_Parts of the exercise_:
1. The ferry-terminal passage has a sentence that begins with "Somewhere between". List each thing that sentence names.
2. Transcribe the ferry-terminal passage word for word, starting with "One such game" and going on through "I blame it.".
3. Write the next part of the passage about waiting at the Cebu ferry terminal, picking up after its final sentence.

One such game is on offer now at the Cebu ferry terminal, where I’m waiting for a boat to take me to the Island of Bohol. A boat which has been delayed for the third time on account of rough seas. Apparently there has been a typhoon/ cyclone/ badass-rain-maker brewing up in tne waters south and east of here. I’ve been keeping a cautious eye on it, and over the last 24 hours or so it has dissipated. Still, I can think of better places to spend the time. Somewhere between broken speakers blaring Celine Dion, babies screaming, flickering fluorescent light, no fewer than 15 cellphones ringing simultaneously, and a group of xmas carolers singing three notes higher than the top of their vocal range, lies the line between sanity and insanity. I’d put my earplugs in, but my left ear has decided it doesn’t like them. In fact I think my left ear is on strike. Can’t say I blame it.
I couldn’t sleep last night on account of anxiety about traveling over miles and miles of open water at the periphery of a nascent tropical storm. Yesterday I met an American I’ll call Wally, who told me that the first time he made the ferry ride from Cebu to Bohol, he didn’t know what he was doing and booked it n a bamboo raft. As a result of my encounter with him, I’m traveling on a Supercat—a very large and, I hear, very safe—catamaran which transports no vehicles, only passegers.
Anyway, around 1am I realized I hadn’t yet eaten dinner, so I headed out to a restaurant I knew was open until 3am to grab some vittles.

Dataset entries
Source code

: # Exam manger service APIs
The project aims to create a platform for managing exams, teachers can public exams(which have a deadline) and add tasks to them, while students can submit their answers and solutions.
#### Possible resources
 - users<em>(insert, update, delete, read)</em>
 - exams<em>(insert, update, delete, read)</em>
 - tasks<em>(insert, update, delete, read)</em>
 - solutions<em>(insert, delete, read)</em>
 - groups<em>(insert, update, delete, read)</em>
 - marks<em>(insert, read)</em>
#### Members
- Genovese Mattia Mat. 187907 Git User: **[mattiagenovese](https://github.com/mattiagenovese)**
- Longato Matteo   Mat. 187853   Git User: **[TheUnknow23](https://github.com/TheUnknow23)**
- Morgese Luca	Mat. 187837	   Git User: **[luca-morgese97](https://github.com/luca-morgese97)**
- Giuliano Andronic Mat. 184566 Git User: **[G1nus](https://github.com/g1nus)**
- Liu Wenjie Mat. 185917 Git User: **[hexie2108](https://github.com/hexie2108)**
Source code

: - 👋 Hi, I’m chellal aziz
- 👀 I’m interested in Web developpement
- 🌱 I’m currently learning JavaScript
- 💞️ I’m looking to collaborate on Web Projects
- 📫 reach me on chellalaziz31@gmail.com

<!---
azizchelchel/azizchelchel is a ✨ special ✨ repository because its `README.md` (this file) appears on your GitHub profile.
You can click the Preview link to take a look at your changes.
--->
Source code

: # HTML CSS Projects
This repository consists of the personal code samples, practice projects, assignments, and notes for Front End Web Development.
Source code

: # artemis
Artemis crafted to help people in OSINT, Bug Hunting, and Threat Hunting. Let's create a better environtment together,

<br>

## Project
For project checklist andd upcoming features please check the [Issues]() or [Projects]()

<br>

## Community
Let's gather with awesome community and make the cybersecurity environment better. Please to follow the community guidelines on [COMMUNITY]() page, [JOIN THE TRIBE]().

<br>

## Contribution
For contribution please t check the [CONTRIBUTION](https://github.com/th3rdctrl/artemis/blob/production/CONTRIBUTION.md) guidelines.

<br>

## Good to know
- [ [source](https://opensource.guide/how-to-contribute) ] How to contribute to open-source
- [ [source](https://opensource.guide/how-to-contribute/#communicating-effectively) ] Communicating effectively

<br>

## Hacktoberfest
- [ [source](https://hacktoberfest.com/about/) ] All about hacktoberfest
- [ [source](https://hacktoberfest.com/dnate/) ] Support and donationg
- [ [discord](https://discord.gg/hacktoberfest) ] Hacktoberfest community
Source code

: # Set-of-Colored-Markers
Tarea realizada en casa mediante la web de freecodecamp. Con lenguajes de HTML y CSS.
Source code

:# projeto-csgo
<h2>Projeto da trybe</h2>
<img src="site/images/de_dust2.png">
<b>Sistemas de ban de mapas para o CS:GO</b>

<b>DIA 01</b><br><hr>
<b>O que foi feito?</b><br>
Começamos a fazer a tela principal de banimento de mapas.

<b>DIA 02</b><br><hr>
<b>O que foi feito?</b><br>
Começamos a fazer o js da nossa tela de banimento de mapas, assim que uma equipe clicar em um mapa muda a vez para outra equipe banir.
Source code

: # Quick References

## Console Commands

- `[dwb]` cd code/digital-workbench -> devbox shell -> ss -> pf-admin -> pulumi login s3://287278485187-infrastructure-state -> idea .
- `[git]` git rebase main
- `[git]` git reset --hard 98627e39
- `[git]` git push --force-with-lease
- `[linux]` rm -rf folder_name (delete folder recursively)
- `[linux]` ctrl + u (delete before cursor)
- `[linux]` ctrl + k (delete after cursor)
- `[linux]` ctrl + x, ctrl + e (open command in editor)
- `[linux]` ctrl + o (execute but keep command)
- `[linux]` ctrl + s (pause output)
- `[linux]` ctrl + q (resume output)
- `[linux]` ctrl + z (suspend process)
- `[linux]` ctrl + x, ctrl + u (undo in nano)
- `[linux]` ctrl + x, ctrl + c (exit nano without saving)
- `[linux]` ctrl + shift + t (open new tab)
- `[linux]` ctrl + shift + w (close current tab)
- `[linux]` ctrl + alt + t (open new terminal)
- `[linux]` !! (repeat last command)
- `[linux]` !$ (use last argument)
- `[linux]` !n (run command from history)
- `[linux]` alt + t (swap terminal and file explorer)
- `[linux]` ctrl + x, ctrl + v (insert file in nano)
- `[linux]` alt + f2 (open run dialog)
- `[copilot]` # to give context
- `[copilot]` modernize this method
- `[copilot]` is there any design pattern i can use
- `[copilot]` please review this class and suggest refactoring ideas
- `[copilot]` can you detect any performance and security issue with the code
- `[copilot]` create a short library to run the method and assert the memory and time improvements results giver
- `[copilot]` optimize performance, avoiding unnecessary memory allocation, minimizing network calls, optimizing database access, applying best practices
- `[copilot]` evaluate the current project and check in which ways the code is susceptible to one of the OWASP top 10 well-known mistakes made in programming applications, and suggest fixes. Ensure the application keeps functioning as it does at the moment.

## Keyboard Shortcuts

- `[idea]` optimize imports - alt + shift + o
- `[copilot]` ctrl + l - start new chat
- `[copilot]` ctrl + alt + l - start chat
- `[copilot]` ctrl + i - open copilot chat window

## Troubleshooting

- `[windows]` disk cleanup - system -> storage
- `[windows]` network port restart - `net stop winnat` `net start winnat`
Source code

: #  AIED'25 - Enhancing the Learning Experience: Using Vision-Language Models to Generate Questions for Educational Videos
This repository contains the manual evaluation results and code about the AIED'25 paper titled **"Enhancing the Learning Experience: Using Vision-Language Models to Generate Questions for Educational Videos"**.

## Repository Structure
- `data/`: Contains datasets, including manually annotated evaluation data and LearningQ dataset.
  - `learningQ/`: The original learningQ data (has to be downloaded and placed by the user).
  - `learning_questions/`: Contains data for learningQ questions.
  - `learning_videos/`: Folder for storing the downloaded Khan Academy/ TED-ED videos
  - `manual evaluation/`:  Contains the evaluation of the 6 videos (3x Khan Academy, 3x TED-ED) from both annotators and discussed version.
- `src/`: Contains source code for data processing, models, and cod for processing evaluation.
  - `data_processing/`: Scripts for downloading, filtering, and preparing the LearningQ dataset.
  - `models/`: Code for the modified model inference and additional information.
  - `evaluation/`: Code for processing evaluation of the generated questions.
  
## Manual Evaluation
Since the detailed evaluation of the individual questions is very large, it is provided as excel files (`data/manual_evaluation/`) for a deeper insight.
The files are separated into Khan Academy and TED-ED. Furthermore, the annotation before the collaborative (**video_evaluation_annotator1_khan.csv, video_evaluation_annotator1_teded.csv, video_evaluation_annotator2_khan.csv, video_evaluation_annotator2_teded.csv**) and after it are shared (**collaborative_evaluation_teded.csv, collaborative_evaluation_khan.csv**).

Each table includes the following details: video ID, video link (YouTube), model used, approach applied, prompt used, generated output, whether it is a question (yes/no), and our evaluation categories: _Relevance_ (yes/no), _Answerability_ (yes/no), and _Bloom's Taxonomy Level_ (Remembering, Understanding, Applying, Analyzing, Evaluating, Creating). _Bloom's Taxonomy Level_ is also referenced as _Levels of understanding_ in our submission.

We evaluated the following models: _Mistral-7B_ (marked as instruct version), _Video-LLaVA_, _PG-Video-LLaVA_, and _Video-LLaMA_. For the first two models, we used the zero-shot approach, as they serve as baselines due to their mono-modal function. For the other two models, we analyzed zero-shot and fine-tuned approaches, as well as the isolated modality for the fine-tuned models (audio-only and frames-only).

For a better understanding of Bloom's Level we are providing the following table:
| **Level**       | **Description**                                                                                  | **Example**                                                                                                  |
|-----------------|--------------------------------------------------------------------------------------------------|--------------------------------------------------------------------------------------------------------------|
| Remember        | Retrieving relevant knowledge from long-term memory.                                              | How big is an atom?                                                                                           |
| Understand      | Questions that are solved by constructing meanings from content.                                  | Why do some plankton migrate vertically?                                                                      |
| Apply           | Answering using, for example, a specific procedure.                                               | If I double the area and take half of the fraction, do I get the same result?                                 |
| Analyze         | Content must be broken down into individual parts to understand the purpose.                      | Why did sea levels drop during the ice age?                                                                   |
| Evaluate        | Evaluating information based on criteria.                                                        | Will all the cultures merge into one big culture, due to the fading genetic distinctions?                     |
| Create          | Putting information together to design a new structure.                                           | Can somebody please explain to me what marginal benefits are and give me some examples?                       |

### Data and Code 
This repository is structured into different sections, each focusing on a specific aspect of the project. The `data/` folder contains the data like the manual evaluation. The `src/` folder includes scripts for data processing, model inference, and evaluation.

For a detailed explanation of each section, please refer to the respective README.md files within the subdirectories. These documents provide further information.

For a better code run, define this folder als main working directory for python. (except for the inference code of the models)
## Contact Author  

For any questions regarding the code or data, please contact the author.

_Results in order_:
1.
- broken speakers blaring Celine Dion
- babies screaming
- flickering fluorescent light
- no fewer than 15 cellphones ringing simultaneously
- a group of xmas carolers singing three notes higher than the top of their vocal range

2.
One such game is on offer now at the Cebu ferry terminal, where I’m waiting for a boat to take me to the Island of Bohol. A boat which has been delayed for the third time on account of rough seas. Apparently there has been a typhoon/ cyclone/ badass-rain-maker brewing up in tne waters south and east of here. I’ve been keeping a cautious eye on it, and over the last 24 hours or so it has dissipated. Still, I can think of better places to spend the time. Somewhere between broken speakers blaring Celine Dion, babies screaming, flickering fluorescent light, no fewer than 15 cellphones ringing simultaneously, and a group of xmas carolers singing three notes higher than the top of their vocal range, lies the line between sanity and insanity. I’d put my earplugs in, but my left ear has decided it doesn’t like them. In fact I think my left ear is on strike. Can’t say I blame it.

3.
I’m trying to think of a time in my life when I more strongly felt in danger, and only one comes to mind—finding myself at the wrong end of a gun’s barrel in Chicago. In four short Cebu blocks, starting literally from the first step I took outside the hotel to the moment I turned into the restaurant’s parking lot, I was accosted seven times. Four times by pimps, calling out (not discreetly, I might add) variations on a theme—”you want chicky-chicky, I get you girls”, “hot chicks, you like hot chicks”, “hot girls, sir, I get you hot girls”, and my favorite, “pretty pretty girls for low low price.” Also on the list to harass me this evening: three different groups of male teenagers, one of which followed me the length of the last block to the restaurant, chanting, “Americano! Americano!” Maybe they just wanted to talk. Yeah. About the weather.
The restaurant, a quiet enough place during the day, turned into a kind of upscale nightclub in the evening. I was there for an hour or so, reading the paper and enjoying a very well-prepared meal, and about halfway through my meal the clintele changed hands as if a work shift had ended. The twenty-somethings paid up their tabs and packed into their cars just as a group of four white men, I’m guessing mostly in their fifties, accompanied by teenage-looking Filipinas sporting tiny skirts and pounds of lipstick, came in and sat down.
I dont think any of the men knew each other, and judging by their demeanor and language, they were all American. I won’t spell out what was going on; let’s just say that one wouldn’t find the verbal arrangements made between these men and these girls transcribed in a church newsletter.
On my way out, I had a security guard call a taxi.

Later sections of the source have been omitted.